Feb 18, 2014 09:09 IST

80-million rupees has been sanctioned for restoration of Bhagat Singh’s ancestral house, school and village on 17 February 2014. The legendary freedom fighter, Bhagat Singh ancestral house, school and village are in Faisalabad District of Punjab Province in Pakistan.

In part of development of village of the independence war hero, the plan says that the money will be spent in bringing in clean drinking water, which is not available in the village and to make the drainage system finer that is in bad shape at present.

Apart from this, the Faisalabad District government has also planned to shift Singh's belongings from Faisalabad Museum and Library to his house.

About Bhagat Singh

Bhagat Singh was a freedom fighter of undivided India and was born on 28 September 1907 at Bangay village of Jaranwala Tehsil in Faisalabad (the then Lyallpur) district of the Punjab Province.

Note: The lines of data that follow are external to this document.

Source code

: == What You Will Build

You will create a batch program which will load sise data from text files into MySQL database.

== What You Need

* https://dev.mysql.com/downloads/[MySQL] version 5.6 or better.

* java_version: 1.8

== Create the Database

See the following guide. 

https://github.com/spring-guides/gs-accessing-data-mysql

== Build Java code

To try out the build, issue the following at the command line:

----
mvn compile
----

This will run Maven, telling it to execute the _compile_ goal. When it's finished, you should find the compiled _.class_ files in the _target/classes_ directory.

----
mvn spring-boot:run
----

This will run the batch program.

He along with two others Rajguru and Sukhdev was hanged by the British government at Shadman Chowk at the age of 23 years on 23 March 1931 following his trial for involvement in the Lahore Conspiracy Case

In October 2012, the Government of Punjab (Pakistan side) made a decision to rechristen the Fawara Chowk to Bhaghat Singh Chowk but this plan was put on hold following the reports of the idea of renaming has pulled objections from some quarters 

Bhagat Singh was an Indian socialist and is considered to be one of the most influential revolutionaries of the Indian independence movement

He is often referred as the Shaheed Bhagat Singh in the word Shaheed means martyr

As a teenager, he studied European revolutionary activities and was attracted to anarchist and Marxist ideologies. He wrote a book titled Why I am an Atheist: An Autobiographical Discourse

In an another development a UK-based historian described the Indian Freedom fighters – Bhagat Singh and Chandrashekhar Azad as terrorists during his lecture led recently, that sparked a controversy. In his lecture, on the topic Nonviolent Resistance in India during 1915-1947 at Warwick University’s professor David Hardiman said that the Terrorists groups, who predate Mahatma Gandhi were always there alongside Gandhi’s non-violent movement.